Data supplied

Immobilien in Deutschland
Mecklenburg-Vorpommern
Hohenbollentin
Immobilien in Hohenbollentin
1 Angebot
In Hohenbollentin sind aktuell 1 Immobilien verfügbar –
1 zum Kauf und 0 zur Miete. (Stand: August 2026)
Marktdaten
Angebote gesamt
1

Directions
Return every line of the material above unchanged, in its original order.

Output for this task
Immobilien in Deutschland
Mecklenburg-Vorpommern
Hohenbollentin
Immobilien in Hohenbollentin
1 Angebot
In Hohenbollentin sind aktuell 1 Immobilien verfügbar –
1 zum Kauf und 0 zur Miete. (Stand: August 2026)
Marktdaten
Angebote gesamt
1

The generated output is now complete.